«Бессмыслица какая-то», — с тоской подумал я.
Но мой клиент еще раз повторил эту бессмыслицу, смакуя каждое слово: «НЕ ВИНОВЕН — ПРИ СМЯГЧАЮЩИХ ОБСТОЯТЕЛЬСТВАХ!» — Он прямо-таки корчился, восторгаясь своей уловкой, сути которой я никак не мог раскумекать.
— Допустим, я так скажу…
— Да ты понимаешь, что ни один судья такого никогда в жизни не слышал?!
— Ну и что?
— Судья удивится!
— Чем же это мне поможет?
Мы стояли лицом к лицу под вывеской «American Airlines».
— Ну, ты даешь! — с обидой сказал пассажир. Он вложил в мое дело столько изобретательности, столько души, что готов был полюбить меня, но я отталкивал его своей тупостью:
— Если судья удивится, он скажет: «ЧТО СЛУЧИЛОСЬ?» и, стало быть, позволит тебе говорить… Желаю удачи, Lobas!
Пассажир подхватил разделявший нас чемоданчик.
— Сэр, куда же вы?! — воскликнул я в отчаянии. — Как же вы после всего бросаете меня на произвол судьбы?!..
— Что еще такое?
— Как «что»? Судья-то, наверное, скажет: «Что случилось?», а вот что я ему скажу?
Мой добрый гений взглянул на часы, он опаздывал к самолету.
— Слушай меня внимательно! Когда судья произнесет: «Что случилось?», ты скажешь ему так: «Ваша честь: обратите внимание только на одно обстоятельство…»
Но я — не слушал! С криком: «Стойте!
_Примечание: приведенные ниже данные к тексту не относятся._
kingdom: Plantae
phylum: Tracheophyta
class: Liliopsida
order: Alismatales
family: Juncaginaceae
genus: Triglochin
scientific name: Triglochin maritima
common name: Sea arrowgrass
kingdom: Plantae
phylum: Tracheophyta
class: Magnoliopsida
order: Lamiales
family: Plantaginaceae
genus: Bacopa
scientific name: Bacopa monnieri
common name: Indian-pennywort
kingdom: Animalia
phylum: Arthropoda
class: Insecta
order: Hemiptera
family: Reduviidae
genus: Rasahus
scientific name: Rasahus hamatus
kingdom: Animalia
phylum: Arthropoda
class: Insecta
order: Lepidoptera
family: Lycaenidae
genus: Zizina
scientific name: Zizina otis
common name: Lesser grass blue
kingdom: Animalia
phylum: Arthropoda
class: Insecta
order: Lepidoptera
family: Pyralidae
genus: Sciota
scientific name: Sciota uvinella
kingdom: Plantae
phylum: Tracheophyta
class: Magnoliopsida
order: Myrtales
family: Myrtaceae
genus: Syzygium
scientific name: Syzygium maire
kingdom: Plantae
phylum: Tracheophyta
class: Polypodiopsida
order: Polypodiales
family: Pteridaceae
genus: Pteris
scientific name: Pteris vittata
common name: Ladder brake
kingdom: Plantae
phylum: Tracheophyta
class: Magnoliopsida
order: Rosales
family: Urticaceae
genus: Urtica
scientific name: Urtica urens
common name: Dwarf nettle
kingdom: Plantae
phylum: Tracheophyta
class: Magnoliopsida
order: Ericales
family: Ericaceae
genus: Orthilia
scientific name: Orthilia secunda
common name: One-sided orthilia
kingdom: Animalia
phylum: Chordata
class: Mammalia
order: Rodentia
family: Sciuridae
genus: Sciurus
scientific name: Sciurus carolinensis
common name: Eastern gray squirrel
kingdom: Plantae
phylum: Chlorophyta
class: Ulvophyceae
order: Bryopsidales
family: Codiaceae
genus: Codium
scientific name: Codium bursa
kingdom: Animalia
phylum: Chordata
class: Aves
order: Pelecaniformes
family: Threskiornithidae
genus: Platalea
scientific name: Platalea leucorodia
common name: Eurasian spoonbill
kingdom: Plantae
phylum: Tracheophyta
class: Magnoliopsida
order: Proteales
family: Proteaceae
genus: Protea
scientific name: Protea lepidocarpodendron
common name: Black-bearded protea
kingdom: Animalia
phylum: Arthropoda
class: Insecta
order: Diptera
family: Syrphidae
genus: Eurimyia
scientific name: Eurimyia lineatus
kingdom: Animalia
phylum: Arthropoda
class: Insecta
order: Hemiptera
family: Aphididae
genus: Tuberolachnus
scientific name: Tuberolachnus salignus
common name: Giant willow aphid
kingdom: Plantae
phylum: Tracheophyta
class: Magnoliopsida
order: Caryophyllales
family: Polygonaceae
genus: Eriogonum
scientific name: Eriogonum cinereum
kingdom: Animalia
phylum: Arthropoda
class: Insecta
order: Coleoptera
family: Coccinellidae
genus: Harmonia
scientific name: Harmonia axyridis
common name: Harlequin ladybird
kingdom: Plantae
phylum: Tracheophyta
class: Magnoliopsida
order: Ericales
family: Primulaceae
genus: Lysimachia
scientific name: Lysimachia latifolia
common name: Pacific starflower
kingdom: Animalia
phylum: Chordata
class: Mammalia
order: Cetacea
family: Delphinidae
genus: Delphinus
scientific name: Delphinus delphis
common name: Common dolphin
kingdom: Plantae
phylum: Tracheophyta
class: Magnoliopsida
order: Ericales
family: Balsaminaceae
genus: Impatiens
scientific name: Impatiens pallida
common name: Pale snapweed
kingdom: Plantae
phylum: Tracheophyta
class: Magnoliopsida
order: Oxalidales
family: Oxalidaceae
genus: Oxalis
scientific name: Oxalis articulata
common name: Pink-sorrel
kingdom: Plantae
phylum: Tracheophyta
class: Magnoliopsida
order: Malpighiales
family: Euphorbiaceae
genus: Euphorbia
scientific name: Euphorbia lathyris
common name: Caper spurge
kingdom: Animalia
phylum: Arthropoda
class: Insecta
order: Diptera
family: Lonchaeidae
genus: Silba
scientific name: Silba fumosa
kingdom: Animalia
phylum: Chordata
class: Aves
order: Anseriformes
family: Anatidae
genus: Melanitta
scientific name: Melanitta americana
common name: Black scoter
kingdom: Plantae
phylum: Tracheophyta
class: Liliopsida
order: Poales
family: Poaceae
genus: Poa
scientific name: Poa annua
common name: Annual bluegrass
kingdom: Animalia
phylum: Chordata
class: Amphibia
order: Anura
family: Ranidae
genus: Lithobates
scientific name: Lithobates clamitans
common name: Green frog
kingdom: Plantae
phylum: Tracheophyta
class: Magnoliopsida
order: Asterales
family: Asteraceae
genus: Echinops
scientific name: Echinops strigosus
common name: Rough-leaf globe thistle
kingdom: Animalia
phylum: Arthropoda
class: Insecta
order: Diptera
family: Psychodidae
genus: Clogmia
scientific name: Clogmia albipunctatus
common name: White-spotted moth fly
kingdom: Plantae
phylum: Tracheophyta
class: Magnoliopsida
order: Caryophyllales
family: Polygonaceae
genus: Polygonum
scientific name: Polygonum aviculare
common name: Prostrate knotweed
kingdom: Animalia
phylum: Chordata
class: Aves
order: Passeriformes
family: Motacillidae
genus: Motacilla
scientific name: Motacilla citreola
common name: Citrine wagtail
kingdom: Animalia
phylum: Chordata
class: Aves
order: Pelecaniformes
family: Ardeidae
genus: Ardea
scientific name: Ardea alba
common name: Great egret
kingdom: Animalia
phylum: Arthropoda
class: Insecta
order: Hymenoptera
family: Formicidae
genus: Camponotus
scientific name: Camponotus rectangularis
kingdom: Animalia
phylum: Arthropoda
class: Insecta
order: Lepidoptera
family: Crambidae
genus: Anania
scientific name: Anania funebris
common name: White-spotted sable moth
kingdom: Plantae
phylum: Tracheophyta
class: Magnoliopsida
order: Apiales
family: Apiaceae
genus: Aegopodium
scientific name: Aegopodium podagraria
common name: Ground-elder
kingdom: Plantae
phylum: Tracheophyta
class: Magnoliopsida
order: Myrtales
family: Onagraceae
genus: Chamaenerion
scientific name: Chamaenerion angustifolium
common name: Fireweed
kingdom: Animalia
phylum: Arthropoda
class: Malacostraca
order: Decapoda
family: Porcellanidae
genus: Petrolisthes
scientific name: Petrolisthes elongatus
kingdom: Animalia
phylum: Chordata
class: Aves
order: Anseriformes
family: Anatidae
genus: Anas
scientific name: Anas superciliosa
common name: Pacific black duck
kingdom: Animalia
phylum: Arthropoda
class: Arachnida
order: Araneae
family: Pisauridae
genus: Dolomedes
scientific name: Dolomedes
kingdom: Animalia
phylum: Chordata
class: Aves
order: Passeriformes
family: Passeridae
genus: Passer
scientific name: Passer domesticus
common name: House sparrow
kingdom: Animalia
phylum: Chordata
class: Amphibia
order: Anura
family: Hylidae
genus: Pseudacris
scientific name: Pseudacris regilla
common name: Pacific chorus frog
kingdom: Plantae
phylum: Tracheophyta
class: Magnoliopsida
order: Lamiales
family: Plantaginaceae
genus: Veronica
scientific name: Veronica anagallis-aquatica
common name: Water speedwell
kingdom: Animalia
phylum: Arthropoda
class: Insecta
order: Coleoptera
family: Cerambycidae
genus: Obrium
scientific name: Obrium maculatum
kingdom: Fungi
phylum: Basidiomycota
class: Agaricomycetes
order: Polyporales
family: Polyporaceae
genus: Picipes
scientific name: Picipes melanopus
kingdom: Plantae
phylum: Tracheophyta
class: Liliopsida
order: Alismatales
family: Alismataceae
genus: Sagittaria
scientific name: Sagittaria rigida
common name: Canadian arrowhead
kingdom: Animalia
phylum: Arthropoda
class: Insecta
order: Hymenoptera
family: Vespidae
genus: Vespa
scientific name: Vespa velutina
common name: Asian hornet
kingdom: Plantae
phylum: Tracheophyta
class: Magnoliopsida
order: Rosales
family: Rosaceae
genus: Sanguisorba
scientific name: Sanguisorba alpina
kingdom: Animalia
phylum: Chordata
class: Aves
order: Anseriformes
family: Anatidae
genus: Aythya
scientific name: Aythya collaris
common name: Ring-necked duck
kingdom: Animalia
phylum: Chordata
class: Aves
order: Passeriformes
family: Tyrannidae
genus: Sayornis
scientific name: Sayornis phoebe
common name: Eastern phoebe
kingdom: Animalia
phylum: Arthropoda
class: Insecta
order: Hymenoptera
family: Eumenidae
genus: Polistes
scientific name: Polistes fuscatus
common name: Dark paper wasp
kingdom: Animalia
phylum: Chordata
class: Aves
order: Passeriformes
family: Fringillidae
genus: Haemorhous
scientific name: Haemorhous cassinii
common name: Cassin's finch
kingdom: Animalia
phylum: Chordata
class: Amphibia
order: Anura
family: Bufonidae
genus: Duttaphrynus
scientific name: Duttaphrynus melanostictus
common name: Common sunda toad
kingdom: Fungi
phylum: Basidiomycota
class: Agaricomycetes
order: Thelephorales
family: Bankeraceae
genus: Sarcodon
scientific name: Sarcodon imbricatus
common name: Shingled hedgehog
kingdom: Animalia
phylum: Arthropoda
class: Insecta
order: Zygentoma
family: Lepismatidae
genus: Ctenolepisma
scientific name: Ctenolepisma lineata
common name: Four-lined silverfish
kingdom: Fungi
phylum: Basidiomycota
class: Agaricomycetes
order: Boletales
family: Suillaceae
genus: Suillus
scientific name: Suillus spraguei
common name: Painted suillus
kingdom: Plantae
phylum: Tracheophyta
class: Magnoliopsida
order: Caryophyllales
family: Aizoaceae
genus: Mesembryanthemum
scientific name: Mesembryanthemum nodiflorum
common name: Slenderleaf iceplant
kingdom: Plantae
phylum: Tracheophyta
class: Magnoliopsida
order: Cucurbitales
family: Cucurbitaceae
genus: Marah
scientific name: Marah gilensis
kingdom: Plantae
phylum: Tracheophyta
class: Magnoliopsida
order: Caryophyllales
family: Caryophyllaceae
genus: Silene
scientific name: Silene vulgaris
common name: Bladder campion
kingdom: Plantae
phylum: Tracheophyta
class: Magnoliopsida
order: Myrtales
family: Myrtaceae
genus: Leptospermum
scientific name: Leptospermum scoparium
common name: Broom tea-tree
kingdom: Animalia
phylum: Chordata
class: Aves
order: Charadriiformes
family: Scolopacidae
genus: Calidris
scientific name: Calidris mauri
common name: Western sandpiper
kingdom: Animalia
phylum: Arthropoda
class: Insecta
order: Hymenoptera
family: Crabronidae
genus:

Погодите!» я метнулся к чекеру, схватил авторучку и путевой лист и на нем, на своей сегодняшней путевке, вкривь и вкось понесся строчить обрывки слов той потрясающей речи, которую научил меня произнести в уголовном суде незнакомец, выдававший себя за комиссара полиции Чикаго.
Ты еще услышишь эту речь, читатель; но всему свое время…
Глава семнадцатая. СУД
1.
Подъезжая к «Мэдисону», я вспомнил, что с утра ничего не ел. Повернул за угол, к боковому входу, отдал ключи аргентинцу Альберто: подвинешь, мол, мой чекер, если очередь тронется, и — бегом за два квартала, к тележке под полосатым зонтом. Пожадничал: купил не тоненькую сосиску, а толстенную сардельку. С луком, с горчицей! И — назад. Уселся на капоте и, попеременно дуя на сардельку и пробуя ее губами: остывает ли? можно ли уже куснуть? — стал наблюдать за «чокнувшимся» швейцаром.
Фрэнк то ли снова собрал таксистов, то ли вообще не отпускал их от себя. Он расхаживал перед шеренгой, приговаривая в такт шагам:
— ОТЕЦ И СЫН ЕХАЛИ В АВТОМОБИЛЕ.
Ать-два!
— ПОПАЛИ В АВАРИЮ, И ОТЕЦ ПОГИБ…
— Бедняга! — фальшиво посочувствовал Ким Ир Сен чужому несчастью; Фрэнк поморщился и продолжал:
— КОГДА ПОСТРАДАВШИХ ДОСТАВЛЯЮТ В ГОСПИТАЛЬ, ДОКТОР ЗАЯВЛЯЕТ…
Ать-два!
— Я НЕ МОГУ ОПЕРИРОВАТЬ ЭТОГО МАЛЬЧИКА, ОН МОЙ СЫН…
— У меня никогда не было аварии, — хвастливо заявил Акбар, выуживая из термоса кусок мяса. — Я хороший водитель!
Властным жестом приказав болтуну заткнуться, Фрэнк замер на месте и вдруг озадачил таксистов довольно-таки неожиданным вопросом:
— КТО ЭТОТ ДОКТОР?
Ким Ир Сен, Акбар и Альберто угрюмо молчали.
— КТО ЭТОТ ДОКТОР? — повторил швейцар, но несчастные, съежившиеся под его гневливым взглядом кэбби безмолвствовали.
Из вращающейся двери показался гость, и Фрэнк издевательски хмыкнул:
— Такси, сэр?
— Пожалуйста! — откликнулся гость, не догадываясь, что симпатичный, открывающий перед ним дверцу кэба швейцар действует как настоящий садист.